7 Haziran seçimlerinin “Ya 400 vekil ya kaos” yazan gazete başlıklarını hatırlayın lütfen.

Anayasa’nın ilk dört maddesini değiştirmek isteyen, fiilen bir yasa maddesi haline indirgenmiş olmasına rağmen laikliği ortadan kaldırmaya hevesli Saray ve iktidar partisi, referandumun yasadışı bir karar ve şaibelerle birlikte yüzde 51’le geçtiği bir ortamda, genel seçim kararı alır mı sizce? Dahası, milletvekillerinin istifa kararını kabul eder mi?

Ben, “demokrasiyi amaç değil araç gören, ortadan kaldırmak için fırsat kollayan bir araç olarak gören” iktidarın bir genel seçim kararı almak yerine, ara seçim kararı alacağını düşünüyorum. Anayasa’da ve içtüzükte genel seçim için bir açık hüküm olmadığı düşünüldüğünde iktidardan herhangi bir demokratik tavır da beklemiyorum.

İktidarı genel seçimlere zorlamak için sine-i millete dönen partinin, yapılacak bir ara seçime girmesinin anlamsızlığı düşünüldüğünde; 400 vekil için yanıp tutuşan, her türlü baskıya, kaosa rağmen bu sayıya ulaşamayan Saray ve/veya iktidar bir ara seçim yaparak muhalefet milletvekillerinin yerine seçtireceği milletvekilleri ile 400 sayısına rahatlıkla ulaşabilir.
Hayır cephesini korumak ve büyütmek hepimizin görevidir elbette.

Sokakta protesto etmek, iç hukuk yollarının tüketilmesinin ardından AİHM başta olmak üzere tüm yasal hakları kullanmak, Meclis çalışmalarından çekilmek, dikta/uyum yasalarının hazırlanmasına katkı vermemek doğrudur, konuşulmalıdır.
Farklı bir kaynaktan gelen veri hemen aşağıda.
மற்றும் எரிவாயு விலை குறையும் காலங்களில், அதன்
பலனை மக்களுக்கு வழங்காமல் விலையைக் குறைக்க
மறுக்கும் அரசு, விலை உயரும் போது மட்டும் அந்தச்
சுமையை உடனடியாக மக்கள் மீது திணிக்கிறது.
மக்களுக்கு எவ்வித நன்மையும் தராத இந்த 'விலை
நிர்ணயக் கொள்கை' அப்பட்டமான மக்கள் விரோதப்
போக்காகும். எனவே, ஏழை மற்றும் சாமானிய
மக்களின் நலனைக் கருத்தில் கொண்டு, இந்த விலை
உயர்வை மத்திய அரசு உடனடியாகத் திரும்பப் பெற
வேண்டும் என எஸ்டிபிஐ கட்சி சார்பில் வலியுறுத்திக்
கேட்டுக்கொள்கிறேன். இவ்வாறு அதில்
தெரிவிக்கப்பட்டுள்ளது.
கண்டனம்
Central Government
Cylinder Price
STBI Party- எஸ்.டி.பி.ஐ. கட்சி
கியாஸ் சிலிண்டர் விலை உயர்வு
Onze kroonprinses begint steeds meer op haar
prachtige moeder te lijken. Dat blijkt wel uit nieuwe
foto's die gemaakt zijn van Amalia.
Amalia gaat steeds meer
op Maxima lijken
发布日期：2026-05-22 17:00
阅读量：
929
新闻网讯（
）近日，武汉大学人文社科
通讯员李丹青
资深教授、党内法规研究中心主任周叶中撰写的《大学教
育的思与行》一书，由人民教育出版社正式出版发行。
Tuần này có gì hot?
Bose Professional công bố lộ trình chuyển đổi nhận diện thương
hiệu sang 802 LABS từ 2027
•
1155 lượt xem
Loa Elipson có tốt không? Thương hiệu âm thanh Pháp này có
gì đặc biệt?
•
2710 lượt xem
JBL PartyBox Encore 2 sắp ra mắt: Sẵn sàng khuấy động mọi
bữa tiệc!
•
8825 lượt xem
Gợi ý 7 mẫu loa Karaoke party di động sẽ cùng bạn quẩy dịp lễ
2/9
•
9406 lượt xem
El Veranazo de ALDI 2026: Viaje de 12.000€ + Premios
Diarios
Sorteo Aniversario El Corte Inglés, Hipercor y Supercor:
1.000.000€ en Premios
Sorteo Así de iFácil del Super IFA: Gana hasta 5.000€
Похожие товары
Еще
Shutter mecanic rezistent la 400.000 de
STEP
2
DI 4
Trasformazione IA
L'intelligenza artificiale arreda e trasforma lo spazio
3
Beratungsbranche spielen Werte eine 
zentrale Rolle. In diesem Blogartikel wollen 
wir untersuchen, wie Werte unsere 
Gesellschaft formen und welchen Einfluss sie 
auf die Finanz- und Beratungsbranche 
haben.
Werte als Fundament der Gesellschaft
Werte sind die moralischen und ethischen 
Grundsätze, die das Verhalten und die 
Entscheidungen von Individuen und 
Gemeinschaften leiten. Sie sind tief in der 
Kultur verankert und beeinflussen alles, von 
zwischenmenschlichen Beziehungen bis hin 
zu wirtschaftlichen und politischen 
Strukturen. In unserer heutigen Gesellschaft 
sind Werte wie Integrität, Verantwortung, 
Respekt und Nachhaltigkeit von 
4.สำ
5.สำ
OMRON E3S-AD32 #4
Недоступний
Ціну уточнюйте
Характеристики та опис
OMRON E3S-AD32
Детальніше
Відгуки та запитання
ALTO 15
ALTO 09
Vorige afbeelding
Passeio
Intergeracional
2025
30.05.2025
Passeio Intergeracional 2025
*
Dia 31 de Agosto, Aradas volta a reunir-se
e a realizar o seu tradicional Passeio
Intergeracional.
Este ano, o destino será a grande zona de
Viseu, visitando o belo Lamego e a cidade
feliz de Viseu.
Alternatif mücadele alanları olarak üretimden ve tüketimden gelen gücümüzü kullanmak denenebilecek yöntemlerdendir. Ama tüm bu seçeneklerin artı ve eksilerinin düşünülmesi, tartışılması ve ona göre karar verilmesi gerekir.

Demokratik mücadelemizi, parlamenter demokrasinin bize sağladığı mevzileri halk yararına kullanmak bizlerin görevidir. Sine-i millet, bugünkü koşullarda, bize kazandıracaklarından çok daha fazlasını kaybettirebilir.

Mesele, “maaşlarınız tatlı geldi, AKP’ye yancı oldunuz” eleştirisinden çok daha kapsamlı bir bakışla tartışılmalıdır. Halkın yararına olacak ve demokrasiye katkı sağlayacaksa elbette Sine-i millete de dönülebilir.

Mesele demokrasi ve memleket meselesidir, gerisi ise teferruattır.